* Work instruction
Find "a.m. Wednesday, May" in the records that follow; print that line and each subsequent line through the last one, verbatim and with nothing added.

* Data for review
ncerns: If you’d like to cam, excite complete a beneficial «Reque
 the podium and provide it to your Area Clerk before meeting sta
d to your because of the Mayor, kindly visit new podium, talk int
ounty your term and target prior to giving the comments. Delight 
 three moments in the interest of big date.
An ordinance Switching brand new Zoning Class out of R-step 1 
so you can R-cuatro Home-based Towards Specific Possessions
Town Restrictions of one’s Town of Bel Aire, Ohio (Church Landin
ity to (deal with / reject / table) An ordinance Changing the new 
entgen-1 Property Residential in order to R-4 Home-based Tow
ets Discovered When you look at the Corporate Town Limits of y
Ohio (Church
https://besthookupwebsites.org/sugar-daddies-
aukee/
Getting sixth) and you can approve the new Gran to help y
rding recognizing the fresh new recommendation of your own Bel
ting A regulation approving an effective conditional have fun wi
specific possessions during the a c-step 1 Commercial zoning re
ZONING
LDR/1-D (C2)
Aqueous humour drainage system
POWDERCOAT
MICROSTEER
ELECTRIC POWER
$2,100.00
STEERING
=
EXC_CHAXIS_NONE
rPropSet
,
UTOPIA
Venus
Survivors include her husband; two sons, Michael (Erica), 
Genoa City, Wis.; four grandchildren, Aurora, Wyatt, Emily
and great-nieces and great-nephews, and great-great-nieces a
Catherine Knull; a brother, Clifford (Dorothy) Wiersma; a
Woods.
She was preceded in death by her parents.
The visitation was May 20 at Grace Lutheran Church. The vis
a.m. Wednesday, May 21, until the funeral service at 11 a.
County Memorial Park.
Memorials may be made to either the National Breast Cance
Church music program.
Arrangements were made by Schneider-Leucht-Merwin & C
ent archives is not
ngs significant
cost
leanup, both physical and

* Answer area
a.m. Wednesday, May 21, until the funeral service at 11 a.
County Memorial Park.
Memorials may be made to either the National Breast Cance
Church music program.
Arrangements were made by Schneider-Leucht-Merwin & C
ent archives is not
ngs significant
cost
leanup, both physical and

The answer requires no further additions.